Problem details
Write out exactly the line containing "vfov_deg: 16.2" along with each line that follows it in the records below, and no others.
.....
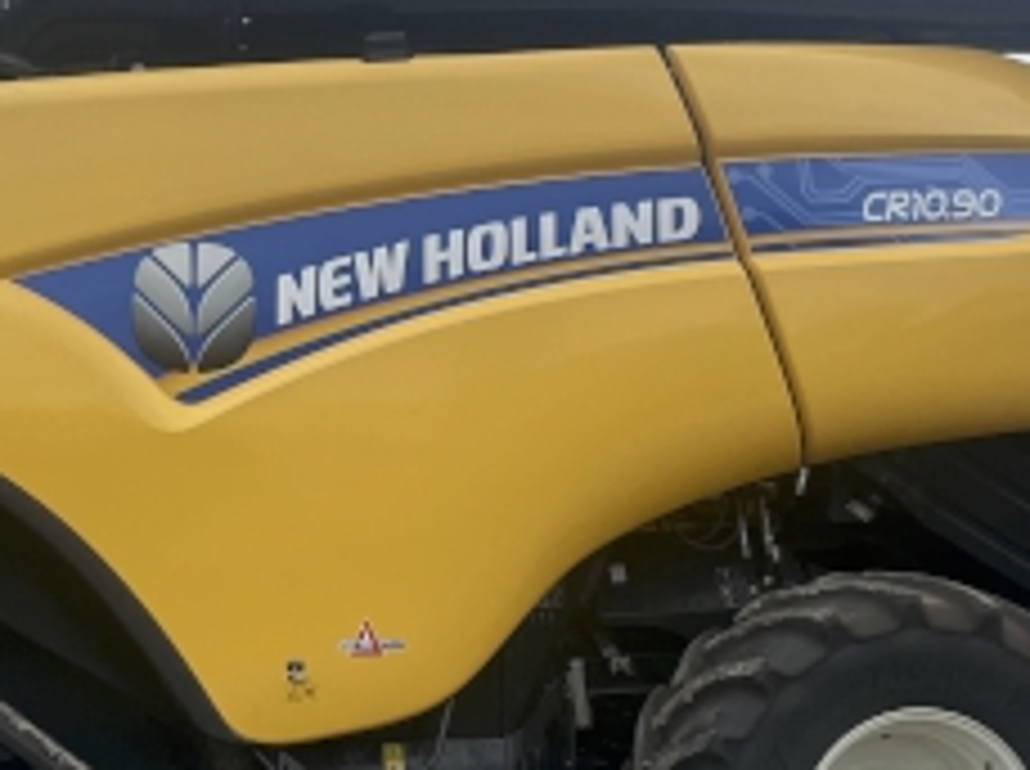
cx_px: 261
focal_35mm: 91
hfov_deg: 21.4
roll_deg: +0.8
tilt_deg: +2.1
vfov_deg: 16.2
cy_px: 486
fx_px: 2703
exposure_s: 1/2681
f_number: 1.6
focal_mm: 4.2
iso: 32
.....
Finished task
vfov_deg: 16.2
cy_px: 486
fx_px: 2703
exposure_s: 1/2681
f_number: 1.6
focal_mm: 4.2
iso: 32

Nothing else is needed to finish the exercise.